To evaluate whether dormancy-associated myeloid signature genes may lend themselves to the design and testing of molecularly targeted therapies aimed at eradicating “myeloma sleeper agents” and preventing disease relapse, Khoo et al focused on the most highly expressed gene, Axl, which encodes a synonymous receptor tyrosine kinase that is activated by growth arrest specific 6 expressed on osteoblasts. The authors showed that treatment of myeloma-bearing mice with broad-spectrum small-compound AXL inhibitors, such as cabozantinib and BMS-777607, releases 5TGM1 cells from dormancy, thus providing proof-of-concept for clinical studies that may determine whether the recently US Food and Drug Administration–approved receptor tyrosine kinase inhibitor, gilteritinib (50% inhibition for AXL is 0.73 nmol/L),6 might be more effective in patients with myeloma than cabozantinib, demonstrating no single-agent activity in a recent exploratory trial.7 As with all good preclinical studies addressing important knowledge gaps, the paper by Khoo et al raises the question whether the findings can be translated to human disease.

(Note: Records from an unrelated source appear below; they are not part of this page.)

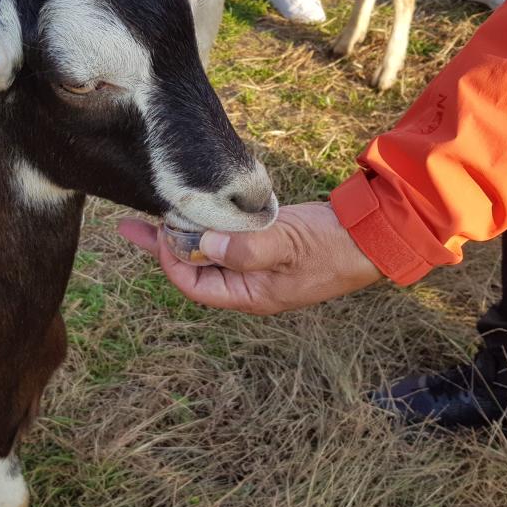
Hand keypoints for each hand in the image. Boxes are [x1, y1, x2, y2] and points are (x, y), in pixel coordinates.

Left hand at [118, 202, 383, 314]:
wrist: (374, 233)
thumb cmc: (333, 244)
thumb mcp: (289, 244)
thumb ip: (246, 247)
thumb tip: (203, 245)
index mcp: (252, 294)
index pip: (195, 286)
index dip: (172, 261)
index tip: (160, 231)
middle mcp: (251, 285)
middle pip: (196, 270)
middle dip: (164, 247)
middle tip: (131, 224)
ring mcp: (260, 266)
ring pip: (210, 254)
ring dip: (184, 235)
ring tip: (154, 214)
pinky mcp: (269, 246)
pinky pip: (229, 241)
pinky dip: (210, 227)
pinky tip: (197, 211)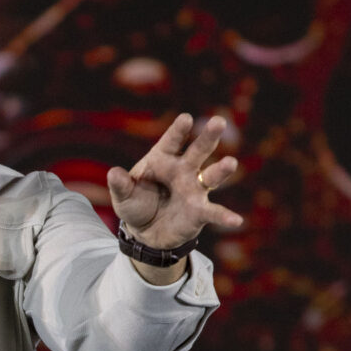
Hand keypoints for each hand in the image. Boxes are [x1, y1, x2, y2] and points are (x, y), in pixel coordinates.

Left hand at [106, 112, 242, 248]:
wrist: (147, 232)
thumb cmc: (136, 204)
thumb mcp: (123, 196)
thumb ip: (120, 185)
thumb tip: (113, 173)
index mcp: (162, 159)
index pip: (171, 141)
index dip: (179, 130)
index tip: (186, 119)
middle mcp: (183, 170)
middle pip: (197, 150)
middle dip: (208, 137)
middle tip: (219, 121)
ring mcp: (194, 189)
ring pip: (211, 176)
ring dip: (221, 169)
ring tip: (231, 163)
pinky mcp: (200, 211)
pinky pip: (214, 213)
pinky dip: (225, 216)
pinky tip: (237, 220)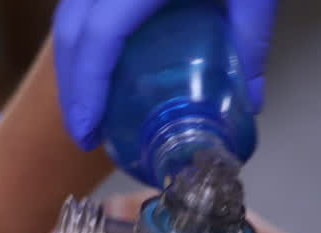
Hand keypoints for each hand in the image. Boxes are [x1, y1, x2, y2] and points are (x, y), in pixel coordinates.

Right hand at [54, 0, 275, 148]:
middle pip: (71, 30)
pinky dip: (83, 35)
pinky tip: (98, 62)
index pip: (100, 36)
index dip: (87, 87)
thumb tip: (251, 100)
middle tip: (84, 132)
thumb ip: (250, 40)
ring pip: (69, 14)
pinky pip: (82, 0)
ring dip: (73, 62)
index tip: (87, 130)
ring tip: (87, 106)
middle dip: (72, 86)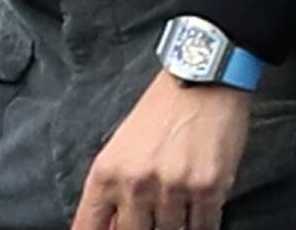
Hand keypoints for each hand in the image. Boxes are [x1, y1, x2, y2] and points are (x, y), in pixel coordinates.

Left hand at [71, 72, 250, 229]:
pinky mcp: (206, 189)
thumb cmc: (160, 111)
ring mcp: (171, 188)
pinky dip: (202, 223)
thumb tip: (110, 226)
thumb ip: (113, 190)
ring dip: (176, 223)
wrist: (200, 80)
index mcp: (108, 171)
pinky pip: (204, 228)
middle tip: (153, 211)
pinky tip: (200, 204)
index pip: (89, 225)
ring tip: (180, 197)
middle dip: (143, 228)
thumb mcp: (122, 146)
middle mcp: (135, 183)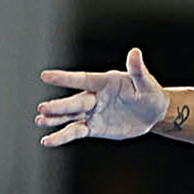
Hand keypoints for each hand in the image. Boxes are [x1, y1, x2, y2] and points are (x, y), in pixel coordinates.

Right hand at [36, 48, 170, 147]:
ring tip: (40, 121)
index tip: (45, 76)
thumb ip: (138, 70)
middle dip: (59, 106)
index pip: (82, 79)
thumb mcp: (146, 82)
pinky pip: (76, 132)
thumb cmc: (150, 92)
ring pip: (71, 117)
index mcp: (105, 82)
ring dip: (56, 119)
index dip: (65, 78)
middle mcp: (95, 96)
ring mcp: (93, 112)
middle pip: (75, 102)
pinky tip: (48, 140)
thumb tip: (135, 52)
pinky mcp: (94, 127)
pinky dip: (63, 136)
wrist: (152, 112)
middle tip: (43, 109)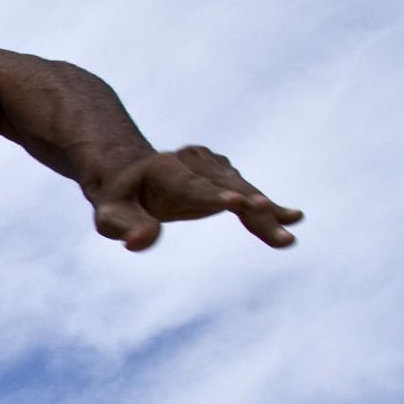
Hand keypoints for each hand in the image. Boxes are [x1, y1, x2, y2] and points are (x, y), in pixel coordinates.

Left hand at [90, 146, 301, 250]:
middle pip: (226, 188)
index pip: (191, 186)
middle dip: (252, 208)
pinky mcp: (224, 175)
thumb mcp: (110, 216)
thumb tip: (141, 242)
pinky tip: (293, 218)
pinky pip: (247, 195)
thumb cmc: (117, 200)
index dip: (213, 196)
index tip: (237, 203)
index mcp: (164, 168)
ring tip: (290, 233)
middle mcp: (193, 161)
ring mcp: (212, 165)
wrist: (130, 175)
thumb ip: (126, 227)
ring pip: (243, 191)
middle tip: (279, 223)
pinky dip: (267, 210)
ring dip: (267, 214)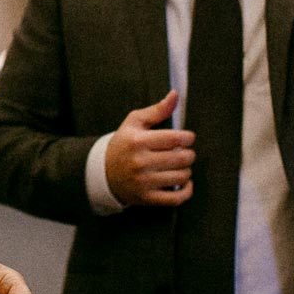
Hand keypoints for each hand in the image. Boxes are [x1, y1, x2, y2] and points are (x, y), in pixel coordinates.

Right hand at [104, 90, 195, 206]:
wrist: (103, 172)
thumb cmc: (123, 143)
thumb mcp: (134, 122)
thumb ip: (157, 109)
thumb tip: (175, 94)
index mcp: (138, 141)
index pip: (175, 139)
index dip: (188, 137)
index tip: (188, 137)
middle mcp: (141, 162)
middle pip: (181, 158)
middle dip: (189, 154)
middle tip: (185, 151)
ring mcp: (144, 182)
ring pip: (181, 177)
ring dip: (187, 170)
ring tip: (180, 165)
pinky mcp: (147, 198)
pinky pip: (176, 198)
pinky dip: (186, 190)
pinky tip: (185, 182)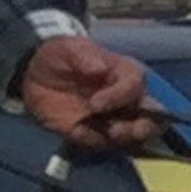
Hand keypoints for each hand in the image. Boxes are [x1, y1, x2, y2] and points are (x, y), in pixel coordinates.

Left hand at [16, 33, 161, 154]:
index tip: (95, 104)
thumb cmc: (62, 57)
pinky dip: (92, 141)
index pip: (135, 87)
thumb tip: (100, 67)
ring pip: (135, 135)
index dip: (119, 97)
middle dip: (142, 128)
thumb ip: (84, 55)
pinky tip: (76, 133)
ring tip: (104, 134)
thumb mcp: (68, 48)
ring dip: (122, 138)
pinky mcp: (98, 133)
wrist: (38, 75)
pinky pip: (102, 143)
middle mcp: (128, 100)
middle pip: (153, 117)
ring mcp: (116, 119)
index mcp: (125, 75)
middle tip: (117, 131)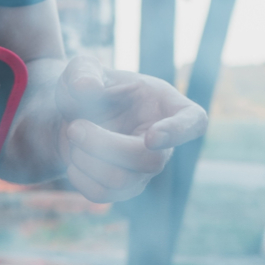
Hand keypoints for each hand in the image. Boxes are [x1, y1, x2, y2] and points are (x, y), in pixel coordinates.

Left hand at [55, 56, 207, 203]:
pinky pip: (102, 195)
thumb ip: (83, 72)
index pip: (193, 122)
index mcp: (167, 105)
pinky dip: (79, 178)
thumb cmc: (88, 88)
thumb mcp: (82, 69)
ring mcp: (144, 170)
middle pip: (150, 162)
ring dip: (86, 160)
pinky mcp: (123, 188)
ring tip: (72, 135)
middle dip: (104, 146)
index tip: (151, 137)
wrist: (71, 116)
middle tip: (74, 127)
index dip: (178, 133)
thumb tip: (86, 88)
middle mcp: (164, 143)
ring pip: (122, 182)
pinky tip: (73, 159)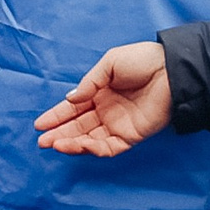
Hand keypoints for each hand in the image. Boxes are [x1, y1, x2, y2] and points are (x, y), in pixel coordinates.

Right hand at [36, 42, 171, 154]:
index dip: (57, 116)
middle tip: (42, 141)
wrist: (170, 70)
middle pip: (78, 127)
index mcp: (100, 92)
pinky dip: (93, 148)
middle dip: (59, 134)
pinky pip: (109, 147)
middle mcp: (107, 111)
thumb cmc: (142, 61)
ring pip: (90, 140)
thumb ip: (89, 83)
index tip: (39, 124)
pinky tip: (79, 144)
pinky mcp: (131, 136)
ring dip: (72, 143)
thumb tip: (69, 99)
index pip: (74, 108)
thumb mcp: (110, 63)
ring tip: (55, 144)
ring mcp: (118, 125)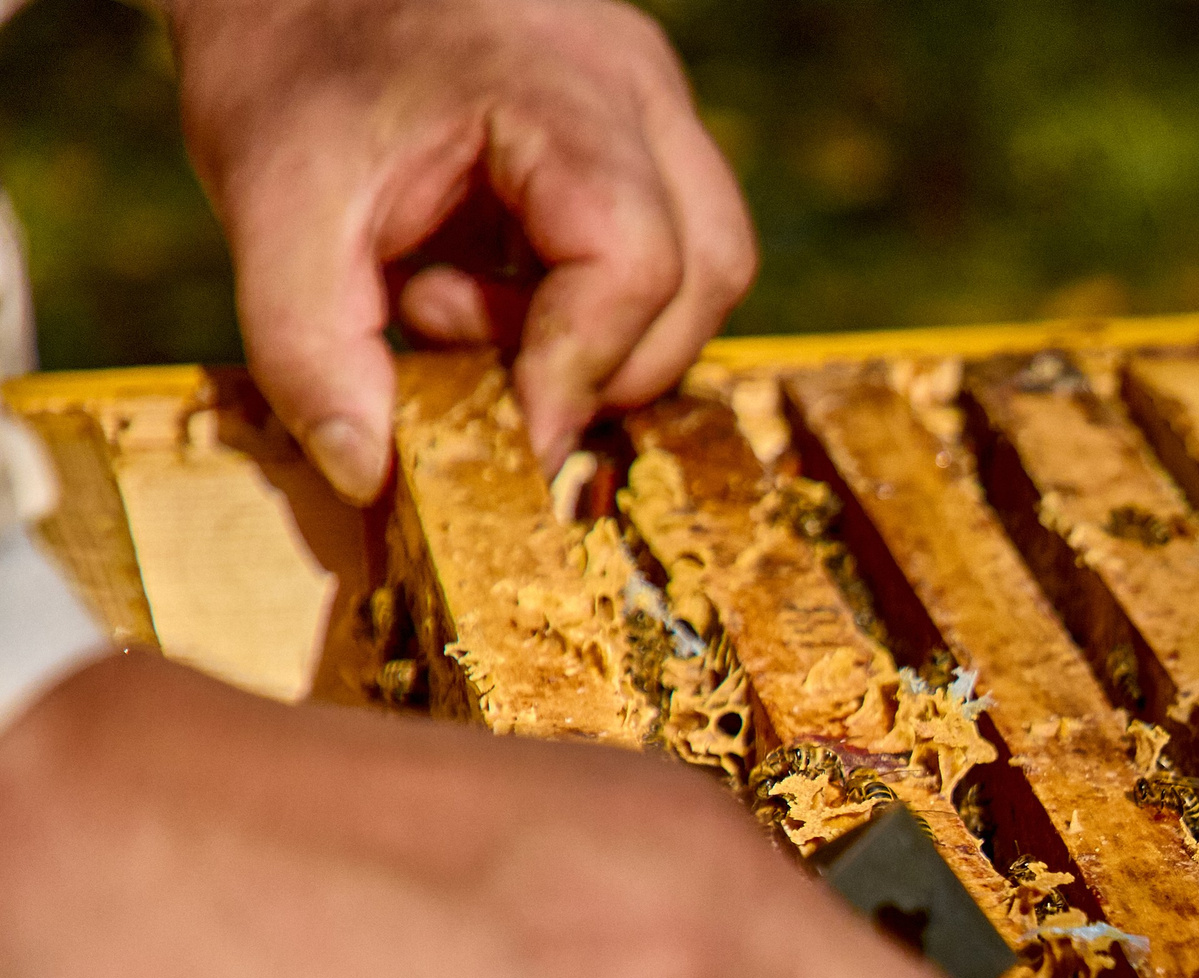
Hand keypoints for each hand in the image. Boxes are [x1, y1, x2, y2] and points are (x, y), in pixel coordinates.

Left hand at [165, 0, 756, 502]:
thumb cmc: (288, 64)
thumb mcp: (270, 210)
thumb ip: (312, 352)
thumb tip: (373, 477)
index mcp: (551, 89)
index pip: (632, 258)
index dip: (580, 367)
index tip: (514, 434)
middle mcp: (633, 87)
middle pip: (704, 271)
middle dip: (605, 361)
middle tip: (482, 368)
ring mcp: (654, 102)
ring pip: (711, 264)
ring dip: (614, 337)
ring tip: (481, 315)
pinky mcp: (644, 130)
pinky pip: (678, 245)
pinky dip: (605, 302)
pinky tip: (501, 289)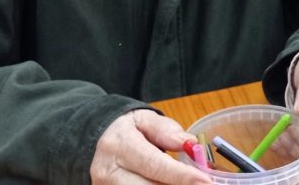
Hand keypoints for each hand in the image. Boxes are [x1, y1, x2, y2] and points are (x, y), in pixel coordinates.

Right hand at [90, 110, 209, 184]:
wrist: (93, 141)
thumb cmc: (124, 129)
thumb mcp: (144, 119)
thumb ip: (167, 131)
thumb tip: (191, 144)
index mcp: (119, 146)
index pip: (154, 164)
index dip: (181, 176)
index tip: (205, 181)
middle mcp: (109, 172)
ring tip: (189, 183)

A great deal of optimism in this regard is generated by independent earlier work in Orlowski’s group, which demonstrated that the osteoblastic niche supports quiescent human myeloma cells exhibiting enhanced tumor-forming potency and increased cancer stemness.8 Khoo et al should be commended for developing a cutting-edge technology to analyze dormant myeloma cells and paving the way for the molecular targeting of the dormancy-supporting bone marrow niche.
Conflict-of-interest disclosure: The authors declare no competing financial interests.